I shrugged. I still had that steak from early working around in my gut, but I figured it was a bit too healthy for me, and I had to balance it out with something more my class. “You do you,” I said.
The waypoints led us to a four-way, then off to the right down a street without half as many lights and twice as many ads hanging off the walls.
I slowed my pace down a bit. “Keep sharp,” I said.
“What?” Gamorrah asked.
“The ads. Cigarettes, vapes, pills, and guns,” I said while gesturing to the holograms. Half of them were of very sexy, very digital women smoking while trying to catch our eyes or of action-hero sorts endorsing guns that were made for people really into compensation.
“What of them?” Gomorrah asked.
There were fewer people around. Not as many beggars, more girls and the occasional boy next to intimately dark entrances. No manned food stalls either. “You can tell a lot from ads,” I said. “The folks that put them up have a vested interest and make sure they target their audience, you know?”
“I suppose.”
“Around your part of the city, I bet there are lots of ads for bibles or... I don’t know, Jesus wine? TV evangelists? Whatever it is you religious types like. Back there, there was food and insurance and job sites. The kind of stuff that the people living there need.”
“And here it’s drugs and guns,” Gomorrah said. She wasn’t dumb. “So the people here need those things.”
“The people here have proven statistically likely enough to buy those things that it’s cost-effective to put up ads for them,” I said. “At least, that’s how it was explained to me.”

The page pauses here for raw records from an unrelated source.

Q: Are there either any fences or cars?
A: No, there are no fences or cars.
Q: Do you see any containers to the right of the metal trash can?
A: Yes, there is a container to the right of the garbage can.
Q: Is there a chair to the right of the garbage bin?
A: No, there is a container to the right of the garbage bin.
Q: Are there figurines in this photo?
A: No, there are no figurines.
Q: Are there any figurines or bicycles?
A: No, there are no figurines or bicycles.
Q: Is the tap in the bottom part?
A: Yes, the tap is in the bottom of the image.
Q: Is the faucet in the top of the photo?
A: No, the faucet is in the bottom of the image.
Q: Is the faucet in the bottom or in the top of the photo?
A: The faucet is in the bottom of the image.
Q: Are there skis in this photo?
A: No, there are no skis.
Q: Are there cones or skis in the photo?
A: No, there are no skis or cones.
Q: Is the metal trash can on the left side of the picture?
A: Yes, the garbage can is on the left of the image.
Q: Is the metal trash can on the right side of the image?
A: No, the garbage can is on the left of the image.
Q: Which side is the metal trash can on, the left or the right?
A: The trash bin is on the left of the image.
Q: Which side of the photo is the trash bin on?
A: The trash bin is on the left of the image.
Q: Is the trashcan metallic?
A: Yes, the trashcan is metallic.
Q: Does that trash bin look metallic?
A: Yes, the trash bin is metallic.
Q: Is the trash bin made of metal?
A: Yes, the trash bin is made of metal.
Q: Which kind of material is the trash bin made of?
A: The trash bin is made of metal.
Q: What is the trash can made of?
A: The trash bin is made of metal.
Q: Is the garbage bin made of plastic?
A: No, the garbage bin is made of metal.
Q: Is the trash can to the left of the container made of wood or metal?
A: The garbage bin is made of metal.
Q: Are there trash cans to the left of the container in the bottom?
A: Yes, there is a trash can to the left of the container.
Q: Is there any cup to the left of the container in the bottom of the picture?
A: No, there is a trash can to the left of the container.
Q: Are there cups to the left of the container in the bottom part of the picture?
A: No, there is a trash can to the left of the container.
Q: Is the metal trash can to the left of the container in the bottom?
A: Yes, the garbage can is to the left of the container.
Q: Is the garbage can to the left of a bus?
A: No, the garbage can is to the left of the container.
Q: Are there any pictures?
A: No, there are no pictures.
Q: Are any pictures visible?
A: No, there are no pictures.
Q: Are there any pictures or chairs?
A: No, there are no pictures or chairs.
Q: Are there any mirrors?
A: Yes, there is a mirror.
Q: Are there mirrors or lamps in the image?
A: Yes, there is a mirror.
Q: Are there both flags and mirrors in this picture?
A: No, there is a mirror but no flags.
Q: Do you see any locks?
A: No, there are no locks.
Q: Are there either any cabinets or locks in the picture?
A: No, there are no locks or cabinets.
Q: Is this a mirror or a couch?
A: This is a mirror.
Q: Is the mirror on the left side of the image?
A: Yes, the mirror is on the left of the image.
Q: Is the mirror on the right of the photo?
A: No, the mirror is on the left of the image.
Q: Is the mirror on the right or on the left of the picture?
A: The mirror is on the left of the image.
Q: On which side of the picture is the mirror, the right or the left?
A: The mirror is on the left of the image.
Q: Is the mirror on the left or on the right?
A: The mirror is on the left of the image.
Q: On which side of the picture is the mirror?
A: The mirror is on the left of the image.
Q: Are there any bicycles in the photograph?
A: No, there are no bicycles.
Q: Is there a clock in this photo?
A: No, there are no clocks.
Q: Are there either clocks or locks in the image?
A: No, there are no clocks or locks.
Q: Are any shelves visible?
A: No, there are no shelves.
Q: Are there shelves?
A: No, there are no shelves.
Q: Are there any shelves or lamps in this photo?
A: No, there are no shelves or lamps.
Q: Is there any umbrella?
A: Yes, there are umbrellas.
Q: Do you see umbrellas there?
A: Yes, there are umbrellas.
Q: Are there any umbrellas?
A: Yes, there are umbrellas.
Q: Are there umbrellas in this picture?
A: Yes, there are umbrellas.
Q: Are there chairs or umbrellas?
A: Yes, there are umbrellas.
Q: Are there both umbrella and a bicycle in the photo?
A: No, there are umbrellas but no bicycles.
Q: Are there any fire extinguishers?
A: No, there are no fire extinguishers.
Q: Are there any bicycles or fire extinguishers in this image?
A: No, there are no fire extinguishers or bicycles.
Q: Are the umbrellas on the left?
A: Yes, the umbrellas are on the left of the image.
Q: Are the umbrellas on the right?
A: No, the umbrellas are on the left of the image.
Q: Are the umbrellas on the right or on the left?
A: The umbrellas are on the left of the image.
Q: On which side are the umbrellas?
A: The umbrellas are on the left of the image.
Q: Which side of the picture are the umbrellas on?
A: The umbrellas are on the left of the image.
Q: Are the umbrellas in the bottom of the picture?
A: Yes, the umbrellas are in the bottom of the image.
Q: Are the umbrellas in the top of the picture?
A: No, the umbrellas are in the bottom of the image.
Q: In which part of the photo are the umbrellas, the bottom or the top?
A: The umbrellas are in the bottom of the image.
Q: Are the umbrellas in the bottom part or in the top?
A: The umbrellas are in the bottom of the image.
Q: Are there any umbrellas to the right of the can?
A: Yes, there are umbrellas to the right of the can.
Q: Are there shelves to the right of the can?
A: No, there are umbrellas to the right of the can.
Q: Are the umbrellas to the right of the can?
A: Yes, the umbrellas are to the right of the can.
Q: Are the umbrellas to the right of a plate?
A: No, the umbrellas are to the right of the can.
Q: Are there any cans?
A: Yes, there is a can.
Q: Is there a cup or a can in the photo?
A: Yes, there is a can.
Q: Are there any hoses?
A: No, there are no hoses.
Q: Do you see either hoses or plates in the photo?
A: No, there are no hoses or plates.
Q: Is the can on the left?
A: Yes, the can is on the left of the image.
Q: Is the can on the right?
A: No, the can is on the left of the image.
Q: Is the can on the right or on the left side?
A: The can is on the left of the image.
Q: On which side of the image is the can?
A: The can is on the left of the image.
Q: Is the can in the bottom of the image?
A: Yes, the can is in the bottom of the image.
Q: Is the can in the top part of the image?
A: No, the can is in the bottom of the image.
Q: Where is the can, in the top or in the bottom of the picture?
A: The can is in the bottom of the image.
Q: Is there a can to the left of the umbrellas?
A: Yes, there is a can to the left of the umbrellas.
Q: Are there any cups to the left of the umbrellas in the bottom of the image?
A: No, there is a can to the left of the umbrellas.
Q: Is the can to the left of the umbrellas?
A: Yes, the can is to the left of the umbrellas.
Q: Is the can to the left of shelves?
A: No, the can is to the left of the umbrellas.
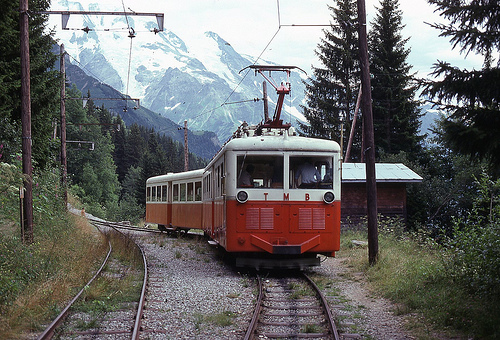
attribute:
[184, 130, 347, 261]
train — red, white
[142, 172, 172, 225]
car — last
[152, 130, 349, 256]
train — old, white, red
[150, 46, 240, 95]
mountain — snow-covered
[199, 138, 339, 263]
train — old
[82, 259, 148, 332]
train track — grass covered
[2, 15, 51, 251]
electrical pole — wooden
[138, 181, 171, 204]
window — square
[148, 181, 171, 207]
window — square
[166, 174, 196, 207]
window — square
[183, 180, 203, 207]
window — square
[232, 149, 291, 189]
window — square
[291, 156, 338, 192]
window — square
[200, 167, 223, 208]
window — square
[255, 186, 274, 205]
letter — T , on the front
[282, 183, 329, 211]
letter — on the front, B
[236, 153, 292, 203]
window — left front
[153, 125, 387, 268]
train — right front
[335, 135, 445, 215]
building — on the right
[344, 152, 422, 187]
roof — white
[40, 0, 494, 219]
mountain — in the background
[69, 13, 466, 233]
mountains — in the background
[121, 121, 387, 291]
train — white, orange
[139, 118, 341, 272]
train — red and white, red, white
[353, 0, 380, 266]
pole — wooden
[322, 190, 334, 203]
light — round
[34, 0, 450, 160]
mountain — white, snowy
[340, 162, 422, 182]
roof — white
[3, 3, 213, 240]
fir trees — Tall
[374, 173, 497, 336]
bushes — Green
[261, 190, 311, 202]
letters — red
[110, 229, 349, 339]
rocks — small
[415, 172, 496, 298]
bush — green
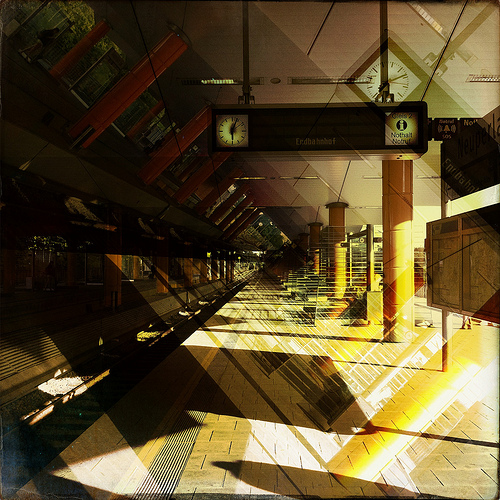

Gomorrah nodded, and I saw her hunching a bit. She brought her arms up, sliding her hands into her opposite sleeves. I didn’t think it wise to make oneself small, but we were just passing by, and it wasn’t time for street living lessons.
There were two ways to move through a dangerous part. Three, really. You moved fast. You moved like you fit in. Or you made small and tried to look unappetizing.
The way we were dressed, even if we weren’t covered in chrome and spit-shined like some fancy corporate stooge, still hinted that we had a few credits to spare. It was better to make it look like that was because we weren’t to fuck with than looking like someone that had followed their GPS off to the wrong corner.
Catherine, could you look to your left? Behind the hologram of a woman with a cheap rifle.
I let out a sigh when I noticed a kid staring at us from behind a dancing holographic woman using a rifle as some sort of marital aid. He had one eye glowing with the tell-tale sign of someone with some cheap aftermarket aug.
“Myalis, why did you pick this road?”
It is the route to your destination that requires the least time spent lingering in gang-infested areas.
“Hmm, fair enough, I guess.” I looked at the kid again and made sure to focus on his eyes. “Any way you can tell me what he’s up to?”
Sending a live feed of you and Gomorrah to three young men with surprisingly varied criminal records who happen to be waiting in an alley some hundred meters away.
“That’s nice. Any chance you could tell them not to pull off whatever they’re thinking of doing?”
Only if I get creative. None of them have augmentations. They’re using a tablet of all things to see the feed from the child. Give me a moment, it might take some convincing them, at least if they’ve consumed as many narcotics as I suspect.
I reached into my jacket and pulled out my Trench Maker. “We might need to do some negotiating,” I said.